Wang'er baru berusia delapan belas tahun, perawakannya sedang namun tampak tegap. Yang Mei mengangguk, berpikir bahwa menikah dengannya tidaklah buruk, setidaknya ia bisa mengendalikannya. Sebagai seorang wanita, tidak mudah hidup di mana pun, ia harus memiliki pria yang penurut.
Dengan pemikiran itu, ia menatap Wang'er dan berkata, "Wang'er, Pengasuh bilang Nona sepertinya sudah tidak tertolong. Kita akan berangkat sekarang agar bisa segera sampai di Jinling."
Wang'er tertegun sejenak. Yang Mei biasanya tidak pernah bersikap ramah padanya. Namun tak lama kemudian, ia menyetujuinya dengan gembira.

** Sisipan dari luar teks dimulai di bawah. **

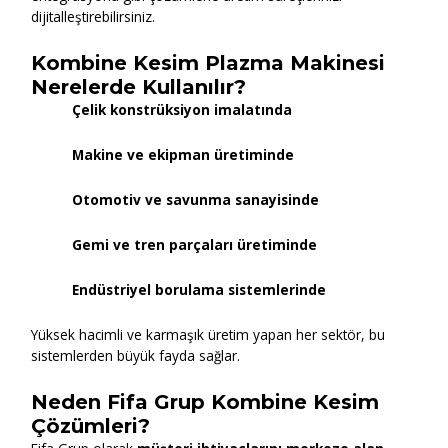
dijitalleştirebilirsiniz.
Kombine Kesim Plazma Makinesi
Nerelerde Kullanılır?
Çelik konstrüksiyon imalatında
Makine ve ekipman üretiminde
Otomotiv ve savunma sanayisinde
Gemi ve tren parçaları üretiminde
Endüstriyel borulama sistemlerinde
Yüksek hacimli ve karmaşık üretim yapan her sektör, bu
sistemlerden büyük fayda sağlar.
Neden Fifa Grup Kombine Kesim
Çözümleri?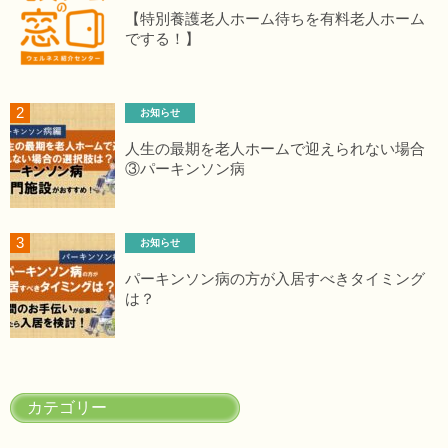
【特別養護老人ホーム待ちを有料老人ホーム
でする！】
お知らせ
人生の最期を老人ホームで迎えられない場合
③パーキンソン病
お知らせ
パーキンソン病の方が入居すべきタイミング
は？
カテゴリー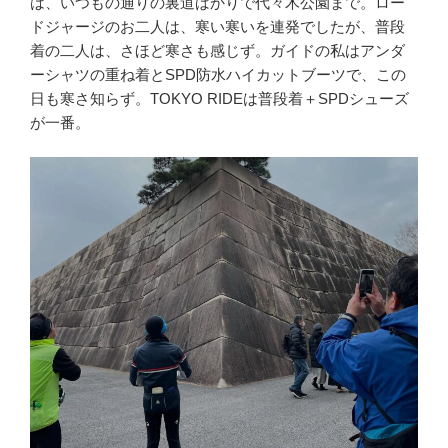
は、いつもの通りの裏道ばかりで代々木公園まで。ロー
ドジャージのお二人は、寒い寒いを連発でしたが、普段
着の二人は、さほど寒さも感じず。ガイドの私はアンダ
ーシャツの重ね着とSPD防水ハイカットブーツで、この
日も寒さ知らず。TOKYO RIDEは普段着＋SPDシューズ
が一番。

Perjalanan dilakukan dengan terburu-buru, dan malam harinya mereka benar-benar beristirahat di tanah lapang. Yang Mei dan Pengasuh Liu baru saja menyuruh Yang Lan pergi mencari air, berniat untuk diam-diam mendorong Yang Wanzhao ke dalam sungai. Namun tak disangka, saat mereka baru saja mengangkat tubuhnya, Yang Wanzhao membuka mata, membuat keduanya ketakutan hingga hampir menjatuhkannya.
"Nona, Anda sudah sadar?" ujar Yang Mei dengan panik.
Yang Wanzhao awalnya hanya memandangi atap kabin, lalu saat mendengar suara itu, matanya perlahan beralih ke arah Pengasuh Liu dan Yang Mei, "Apa yang sedang kalian lakukan?"